*** TEXT PROVIDED Section Begins ***

The Assistant Secretary of the Navy (Energy, Installations and Environment) (abbreviated ASN(EI&E)) is a civilian office in the United States Navy established in 1990.  The Assistant Secretary of the Navy (Energy, Installations and Environment) reports to the Under Secretary of the Navy, who in turn reports to the United States Secretary of the Navy.

The Assistant Secretary of the Navy (Energy, Installations and Environment) is responsible for greater energy security, acquiring and disposing of the Navy's real property; constructing and maintaining all US naval installations; overseeing occupational health and safety issues for all Navy personnel (military and civilian); overseeing the Navy's environmental protection, planning, and restoration efforts; and overseeing the Navy's efforts to conserve cultural and natural resources.

*** TEXT PROVIDED Section Ends ***
*** EXERCISE DATA Section Begins ***

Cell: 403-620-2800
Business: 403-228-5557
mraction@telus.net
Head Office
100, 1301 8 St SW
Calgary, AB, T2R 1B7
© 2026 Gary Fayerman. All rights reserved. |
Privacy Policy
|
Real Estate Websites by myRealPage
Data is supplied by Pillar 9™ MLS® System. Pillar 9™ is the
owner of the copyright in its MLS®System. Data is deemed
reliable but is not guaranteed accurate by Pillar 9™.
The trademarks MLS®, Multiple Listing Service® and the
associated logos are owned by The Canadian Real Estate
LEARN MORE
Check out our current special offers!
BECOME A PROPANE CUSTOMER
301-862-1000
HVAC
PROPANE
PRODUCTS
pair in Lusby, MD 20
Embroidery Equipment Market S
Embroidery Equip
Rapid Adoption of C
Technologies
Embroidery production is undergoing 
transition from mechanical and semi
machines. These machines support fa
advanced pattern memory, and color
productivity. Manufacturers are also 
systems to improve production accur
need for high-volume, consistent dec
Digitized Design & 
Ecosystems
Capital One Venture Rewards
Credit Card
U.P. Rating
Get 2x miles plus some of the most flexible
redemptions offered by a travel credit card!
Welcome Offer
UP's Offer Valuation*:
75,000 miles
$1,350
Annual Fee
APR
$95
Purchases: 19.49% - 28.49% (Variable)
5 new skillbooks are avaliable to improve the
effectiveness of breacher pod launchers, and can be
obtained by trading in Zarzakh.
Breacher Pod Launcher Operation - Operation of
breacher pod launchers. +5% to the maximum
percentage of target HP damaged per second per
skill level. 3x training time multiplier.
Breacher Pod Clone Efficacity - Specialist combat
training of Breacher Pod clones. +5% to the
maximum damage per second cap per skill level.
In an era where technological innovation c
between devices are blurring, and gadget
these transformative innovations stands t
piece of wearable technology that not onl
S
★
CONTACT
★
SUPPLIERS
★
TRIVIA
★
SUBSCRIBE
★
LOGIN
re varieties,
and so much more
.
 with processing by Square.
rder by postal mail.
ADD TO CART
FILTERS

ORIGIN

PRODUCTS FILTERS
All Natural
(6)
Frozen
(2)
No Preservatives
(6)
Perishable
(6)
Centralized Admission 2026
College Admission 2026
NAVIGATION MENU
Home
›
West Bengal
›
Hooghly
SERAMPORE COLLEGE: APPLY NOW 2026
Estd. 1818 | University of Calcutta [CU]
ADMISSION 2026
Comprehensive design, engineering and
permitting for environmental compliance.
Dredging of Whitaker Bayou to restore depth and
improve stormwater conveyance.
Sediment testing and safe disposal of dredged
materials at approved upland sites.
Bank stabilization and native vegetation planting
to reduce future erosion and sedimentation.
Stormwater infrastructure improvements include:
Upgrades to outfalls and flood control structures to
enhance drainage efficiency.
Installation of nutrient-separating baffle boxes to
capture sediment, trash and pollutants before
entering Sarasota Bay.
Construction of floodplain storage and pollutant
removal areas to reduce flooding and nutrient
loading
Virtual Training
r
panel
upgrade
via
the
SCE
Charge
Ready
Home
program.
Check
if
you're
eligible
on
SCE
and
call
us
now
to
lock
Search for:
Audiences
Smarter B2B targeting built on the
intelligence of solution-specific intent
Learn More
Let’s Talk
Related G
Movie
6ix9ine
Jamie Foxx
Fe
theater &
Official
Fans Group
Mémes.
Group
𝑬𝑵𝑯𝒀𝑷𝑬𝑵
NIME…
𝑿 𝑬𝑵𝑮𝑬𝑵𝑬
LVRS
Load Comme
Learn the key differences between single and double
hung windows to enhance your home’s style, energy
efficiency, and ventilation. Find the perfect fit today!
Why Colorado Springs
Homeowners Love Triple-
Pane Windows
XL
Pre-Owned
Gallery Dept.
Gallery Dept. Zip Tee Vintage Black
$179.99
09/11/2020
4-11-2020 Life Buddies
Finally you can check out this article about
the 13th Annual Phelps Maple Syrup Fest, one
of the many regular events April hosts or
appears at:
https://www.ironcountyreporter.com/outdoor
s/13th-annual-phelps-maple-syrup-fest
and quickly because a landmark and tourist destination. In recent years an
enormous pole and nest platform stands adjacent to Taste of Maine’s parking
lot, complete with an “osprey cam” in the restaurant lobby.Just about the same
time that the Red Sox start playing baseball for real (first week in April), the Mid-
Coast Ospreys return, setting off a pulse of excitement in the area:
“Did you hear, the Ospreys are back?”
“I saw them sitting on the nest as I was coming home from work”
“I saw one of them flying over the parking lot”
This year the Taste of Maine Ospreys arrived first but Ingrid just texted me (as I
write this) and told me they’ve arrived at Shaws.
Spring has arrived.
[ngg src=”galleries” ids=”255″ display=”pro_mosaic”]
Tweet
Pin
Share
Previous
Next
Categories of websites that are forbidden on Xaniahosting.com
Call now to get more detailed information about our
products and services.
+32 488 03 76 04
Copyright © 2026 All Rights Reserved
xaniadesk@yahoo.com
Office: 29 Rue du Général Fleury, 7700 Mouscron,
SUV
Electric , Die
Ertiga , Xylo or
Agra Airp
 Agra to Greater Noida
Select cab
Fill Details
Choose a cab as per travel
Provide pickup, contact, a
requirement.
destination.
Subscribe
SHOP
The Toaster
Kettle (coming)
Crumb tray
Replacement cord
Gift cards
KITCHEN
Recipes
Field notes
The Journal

*** EXERCISE DATA Section Ends ***

■ PROBLEMS AND TASKS ■
[1] In the Navy office text, translate this sentence into Spanish: "The Assistant Secretary of the Navy (Energy, Installations and Environment) reports to the Under Secretary of the Navy, who in turn reports to the United States Secretary of the Navy."
[2] Reproduce the records verbatim from their start down to the line containing "Embroidery production is undergoing", with both ends included and nothing more.
The records have no connection to the Navy office text.

■ SET OF ANSWERS ■
[1] El Secretario Adjunto de la Marina (Energía, Instalaciones y Medio Ambiente) rinde cuentas al Subsecretario de la Marina, quien a su vez rinde cuentas al Secretario de la Marina de los Estados Unidos.

[2]
Cell: 403-620-2800
Business: 403-228-5557
mraction@telus.net
Head Office
100, 1301 8 St SW
Calgary, AB, T2R 1B7
© 2026 Gary Fayerman. All rights reserved. |
Privacy Policy
|
Real Estate Websites by myRealPage
Data is supplied by Pillar 9™ MLS® System. Pillar 9™ is the
owner of the copyright in its MLS®System. Data is deemed
reliable but is not guaranteed accurate by Pillar 9™.
The trademarks MLS®, Multiple Listing Service® and the
associated logos are owned by The Canadian Real Estate
LEARN MORE
Check out our current special offers!
BECOME A PROPANE CUSTOMER
301-862-1000
HVAC
PROPANE
PRODUCTS
pair in Lusby, MD 20
Embroidery Equipment Market S
Embroidery Equip
Rapid Adoption of C
Technologies
Embroidery production is undergoing 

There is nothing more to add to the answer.